Jean‑Luc Mélenchon a annoncé son intention de porter plainte contre Marine Le Pen, l’accusant d’avoir « manipulé » l’une de ses déclarations publiques. Le fondateur de La France insoumise estime que la présidente du Rassemblement national a tronqué et détourné le sens d’une vidéo diffusée en février 2025 pour faire croire que son projet de « nouvelle France » signifiait autre chose que ce qu’il avait réellement dit.

Selon le député des Bouches‑du‑Rhône, il s’agit d’un « montage » visant à altérer son message politique à des fins polémiques. Il dénonce une « manipulation » des images et du son qui aurait été conçue pour discréditer sa campagne présidentielle. Mélenchon a précisé qu’il saisirait la justice, sans donner à ce stade de date précise pour le dépôt de la plainte.

La « nouvelle France », slogan contesté Le thème de la « nouvelle France » est au cœur de la rhétorique de campagne de Jean‑Luc Mélenchon pour l’élection présidentielle. Le chef insoumis y voit un projet de refondation sociale et démocratique. À l’inverse, ses adversaires politiques, dont Marine Le Pen, interprètent cette expression comme le signe d’une rupture radicale avec les institutions existantes.

Dans la vidéo incriminée, qui remonte à février 2025, Mélenchon développait sa vision de ce qu’il appelle le « nouveau régime » qu’il souhaite instaurer en cas de victoire. La dirigeante du Rassemblement national en aurait extrait des passages hors contexte pour les présenter comme une preuve de ce qu’elle considère comme un projet dangereux.

Une escalade dans la guerre des mots Cette annonce intervient dans un climat politique déjà tendu, à quelques mois du scrutin présidentiel.

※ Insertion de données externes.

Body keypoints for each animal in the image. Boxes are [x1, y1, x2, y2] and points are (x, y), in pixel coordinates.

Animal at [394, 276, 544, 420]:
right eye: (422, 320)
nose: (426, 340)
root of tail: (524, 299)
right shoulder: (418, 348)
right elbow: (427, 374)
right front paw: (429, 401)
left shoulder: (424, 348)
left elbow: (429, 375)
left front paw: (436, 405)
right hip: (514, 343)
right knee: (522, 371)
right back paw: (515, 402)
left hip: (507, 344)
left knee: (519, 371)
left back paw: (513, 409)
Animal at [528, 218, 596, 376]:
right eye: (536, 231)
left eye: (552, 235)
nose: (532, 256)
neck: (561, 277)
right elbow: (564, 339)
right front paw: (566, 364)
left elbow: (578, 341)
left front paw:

Les échanges entre les deux camps se sont multipliés, chacun accusant l’autre de déformer ses positions. Jean‑Luc Mélenchon a déjà eu recours à la voie judiciaire par le passé pour des affaires de diffamation ou d’injures. Réciproquement, Marine Le Pen a été visée par plusieurs poursuites pour des propos jugés polémiques.

Le dépôt de plainte pourrait conduire à une confrontation directe devant un tribunal. Les services juridiques des deux partis n’ont pas encore commenté officiellement cette nouvelle procédure. Du côté du Rassemblement national, on se borne à rappeler que Marine Le Pen s’est toujours exprimée sur la base de documents publics et qu’elle assume le droit de citer ses adversaires.

Quelles conséquences juridiques ? Pour qu’une plainte aboutisse, il faudra démontrer que le montage vidéo constitue une falsification caractérisée au sens du droit pénal. La manipulation d’une image ou d’un son dans le but de nuire à une personne peut relever du délit d’escroquerie ou de diffamation, selon les circonstances. Les juges devront déterminer si les extraits diffusés par Marine Le Pen sont suffisamment modifiés pour changer le sens des paroles initiales.

En attendant, l’affaire alimente les débats sur la place des vidéos manipulées dans le débat public, un phénomène amplifié par les réseaux sociaux. Les deux camps préparent leurs arguments pour convaincre l’opinion que la vérité est de leur côté.